The latest batch of Hillary Clinton's emails from her time at the State Department includes 84 additional classified documents.
The new emails from her controversial private server, which were retroactively classified since she left office, include 81 which had been upgraded to confidential status and three to secret status. (Classified parts were redacted.)
The Saturday release included 1,012 new pages and 551 additional documents, bringing the total released to 45,830 pages, according to a State Department official. The total means nearly 1,700 emails on Clinton's server have been retroactively classified.

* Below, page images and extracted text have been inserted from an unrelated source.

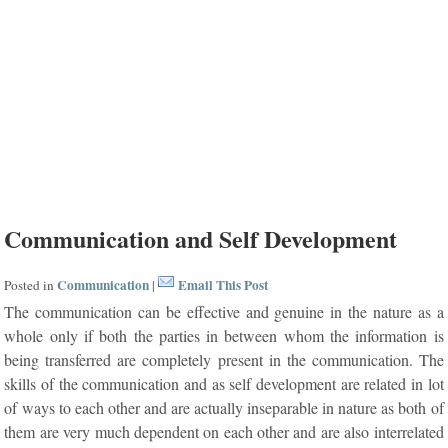
Communication and Self Development
Communication
Email This Post
Posted in
|
The communication can be effective and genuine in the nature as a
whole only if both the parties in between whom the information is
being transferred are completely present in the communication. The
skills of the communication and as self development are related in lot
of ways to each other and are actually inseparable in nature as both of
them are very much dependent on each other and are also interrelated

The court-ordered release by the State Department is behind the initial end of January deadline. As a result, more of the Democratic presidential candidate's emails will be released throughout this month, with the final batch coming out on February 29th — the day before Super Tuesday, where 15 states will cast primary or caucus ballots.
Last month, the State Department announced that seven emails chains — 22 documents representing 37 pages — will not be released, because they had been upgraded to top secret, the highest form of classified material.

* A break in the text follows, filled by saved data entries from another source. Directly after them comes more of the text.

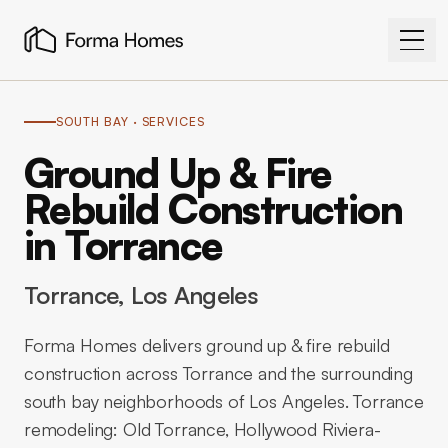
SOUTH BAY
· SERVICES
Ground Up & Fire
Rebuild Construction
in Torrance
Torrance
, Los Angeles
Forma Homes delivers ground up & fire rebuild
construction across Torrance and the surrounding
south bay neighborhoods of Los Angeles. Torrance
remodeling: Old Torrance, Hollywood Riviera-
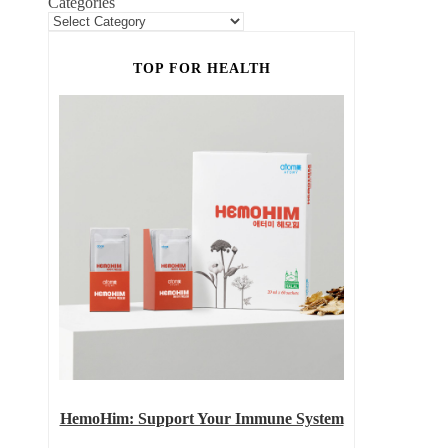
Categories
TOP FOR HEALTH
HemoHim: Support Your Immune System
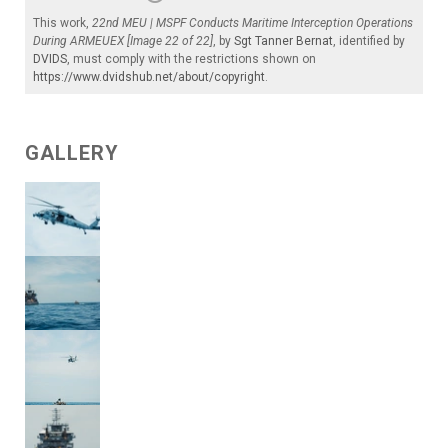
This work,
22nd MEU | MSPF Conducts Maritime Interception Operations
During ARMEUEX [Image 22 of 22]
, by
Sgt Tanner Bernat
, identified by
DVIDS
, must comply with the restrictions shown on
https://www.dvidshub.net/about/copyright
.
GALLERY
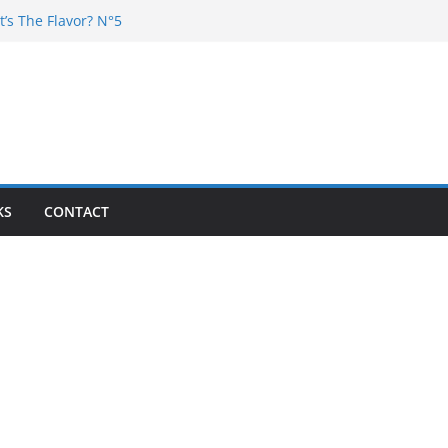
t’s The Flavor? N°5
Chester – 4 your Mouth
Poska – La Rencontre
’s the flavor N°11
’s The Flavor? Vol. 6
KS
CONTACT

"We can confirm that later today, as part of our monthly FOIA productions of former Secretary Clinton's emails, the State Department will be denying in full seven email chains, found in 22 documents representing 37 pages," State Department spokesman John Kirby said. "The documents are being upgraded at the request of the intelligence community, because they contain a category of top secret information. These documents were not marked classified at the time they were sent."

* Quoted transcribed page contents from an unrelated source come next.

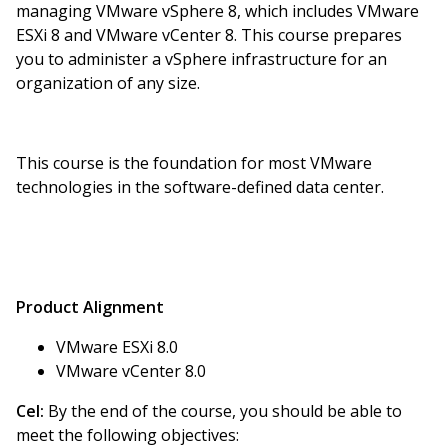
managing VMware vSphere 8, which includes VMware
ESXi 8 and VMware vCenter 8. This course prepares
you to administer a vSphere infrastructure for an
organization of any size.
This course is the foundation for most VMware
technologies in the software-defined data center.
Product Alignment
VMware ESXi 8.0
VMware vCenter 8.0
Cel:
By the end of the course, you should be able to
meet the following objectives:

Clinton has maintained she never sent material which was classified on the private server at the time. The emails have become a major issue in the presidential race among Republicans, though her Democratic challenger, Vermont Sen. Bernie Sanders, has declined many times to hit her on the emails.
Most of the emails released on Saturday are process related — day-to-day schedules, travel arrangements, memos, notes to staff and the like. Several were from Sidney Blumenthal, the longtime Clinton aide and friend whose frequent emails to the secretary, despite having no official role in the State Department, drew scrutiny from Republicans in her testimony before the House Benghazi Select Committee last fall. In this batch, Blumenthal sent her memos and thoughts on Libya and the scandal surrounding former CIA director and retired Gen. David Petraeus after it was revealed he'd had an affair and shared classified information. In another, he weighed in on whether photographic evidence of the death of Osama bin Laden should be shared with Congress.
In a more comical email, an aide sends Clinton a story shortly before the 2012 elections speculating that "Bill Clinton's ego could cost Obama in November." She writes back: "What can be done?"
Republicans bashed the new emails, emphasizing the newly classified emails should cast doubt on Clinton's trustworthiness and ability to lead the country.